The Renaissance is arguably the most important period in art in Europe that witnessed an amazing revival of drawing, sculpture and architecture and fine art painting. The Dutch painting master Hieronymus Bosch was one of the early Renaissance masters whose works are still revered as visionary. As part of its celebration of Bosch’s 500th birthday, the MOTI museum in Breda, Netherlands, decided to give his most famous work, The Garden of Earthly Delights, which is the centerpiece of a triptych, a special treatment: Studio Smak was given the job of digitally recreating this masterpiece from the Middle Ages and creating an animation in a contemporary look.
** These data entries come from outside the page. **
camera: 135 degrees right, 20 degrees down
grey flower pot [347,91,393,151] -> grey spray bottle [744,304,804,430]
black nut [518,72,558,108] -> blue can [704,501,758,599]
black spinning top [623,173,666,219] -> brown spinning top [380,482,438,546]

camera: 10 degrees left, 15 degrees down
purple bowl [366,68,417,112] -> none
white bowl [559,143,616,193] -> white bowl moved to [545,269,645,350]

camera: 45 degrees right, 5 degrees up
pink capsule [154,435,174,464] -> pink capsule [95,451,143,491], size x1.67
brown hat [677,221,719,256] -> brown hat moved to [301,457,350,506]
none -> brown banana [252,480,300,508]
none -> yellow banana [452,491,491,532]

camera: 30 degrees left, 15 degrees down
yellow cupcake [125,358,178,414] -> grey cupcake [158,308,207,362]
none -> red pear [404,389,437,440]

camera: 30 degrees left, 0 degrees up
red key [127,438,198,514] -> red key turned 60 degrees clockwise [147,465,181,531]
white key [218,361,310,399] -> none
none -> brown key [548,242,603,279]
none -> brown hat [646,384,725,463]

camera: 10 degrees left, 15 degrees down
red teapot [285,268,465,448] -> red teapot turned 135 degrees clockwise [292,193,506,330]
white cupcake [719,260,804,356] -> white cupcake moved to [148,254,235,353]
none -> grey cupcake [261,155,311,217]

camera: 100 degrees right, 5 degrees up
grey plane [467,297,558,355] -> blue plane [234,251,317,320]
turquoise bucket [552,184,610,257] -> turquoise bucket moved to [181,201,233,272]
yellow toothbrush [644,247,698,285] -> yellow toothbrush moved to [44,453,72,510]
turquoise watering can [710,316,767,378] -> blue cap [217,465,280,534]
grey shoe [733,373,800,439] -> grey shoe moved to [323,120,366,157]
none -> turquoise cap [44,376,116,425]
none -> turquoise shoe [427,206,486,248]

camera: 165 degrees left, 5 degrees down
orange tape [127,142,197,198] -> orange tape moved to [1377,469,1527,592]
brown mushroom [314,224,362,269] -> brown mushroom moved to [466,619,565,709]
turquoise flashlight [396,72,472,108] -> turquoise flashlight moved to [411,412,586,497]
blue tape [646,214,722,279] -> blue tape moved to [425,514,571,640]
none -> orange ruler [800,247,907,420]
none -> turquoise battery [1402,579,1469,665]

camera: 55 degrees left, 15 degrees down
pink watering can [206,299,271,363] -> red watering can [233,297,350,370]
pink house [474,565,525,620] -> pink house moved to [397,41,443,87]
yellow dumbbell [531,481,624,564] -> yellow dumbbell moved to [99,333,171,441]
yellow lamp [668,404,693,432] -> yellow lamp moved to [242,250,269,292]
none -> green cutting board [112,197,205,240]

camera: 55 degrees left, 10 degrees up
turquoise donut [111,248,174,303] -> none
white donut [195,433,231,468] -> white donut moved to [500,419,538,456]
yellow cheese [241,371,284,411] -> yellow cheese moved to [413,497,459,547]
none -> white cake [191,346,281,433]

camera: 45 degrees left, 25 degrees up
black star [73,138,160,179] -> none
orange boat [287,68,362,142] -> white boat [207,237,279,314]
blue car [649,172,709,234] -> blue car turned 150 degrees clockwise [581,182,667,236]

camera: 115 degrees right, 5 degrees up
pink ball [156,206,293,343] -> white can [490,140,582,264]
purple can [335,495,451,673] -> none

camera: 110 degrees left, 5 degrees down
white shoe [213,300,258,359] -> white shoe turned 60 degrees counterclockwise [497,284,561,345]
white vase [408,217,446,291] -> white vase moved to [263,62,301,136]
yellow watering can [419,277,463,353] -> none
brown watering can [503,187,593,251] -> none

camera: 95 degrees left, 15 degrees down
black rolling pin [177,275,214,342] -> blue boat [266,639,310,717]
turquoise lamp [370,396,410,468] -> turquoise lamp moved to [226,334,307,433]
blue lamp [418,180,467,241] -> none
“The first step was to adapt the terrain from the original painting to a digital environment. We needed a lot of room since we had to fill the scene with a lot of various creatures. The original painting is really densely populated and after we began implementing all of our ideas we quickly had more than 200 figures that all had to be animated!”
As a rule, a rig is used to animate characters but this is a task that nobody at Studio Smak really likes to do. This is why the team looked for alternatives to make their lives easier and eventually stumbled across Mixamo, a rigging service provided by Adobe. “Considering the number of characters we were working with, this really saved our bacon! The models were uploaded, a rig was added automatically and Mocap data was added. Then the character was ready to do its thing,” remembers Thom Snels who, together with Ton Meijdam, makes up the Studio Smak team. “Other tasks such as combining a character’s various animations or creating seamless transitions between loops were done in Cinema 4D.”
“A real challenge was matching the perspective of the original painting,” says Thom. Bosch painted his pictures using a perspective common in the Middle Ages in which no real vanishing point exists. The individual elements look like they were simply stacked on top of one another. “To reproduce this perspective effect in our animation we used a camera with a parallel perspective. Each element was rendered individually and scaled accordingly in the compositing phase,” says Thom.
“We created these illustrations and the animation exclusively for MOTI (Museum Of The Image) and used just about every trick possible in the Cinema 4D book: Cloner objects to multiply individual elements, Effectors to create specific movements and character tools for the characters’ general movements.”
“Looking back all I see is the incredible amount of work we had to put into this project and that Cinema 4D never let us down,” remembers Thom.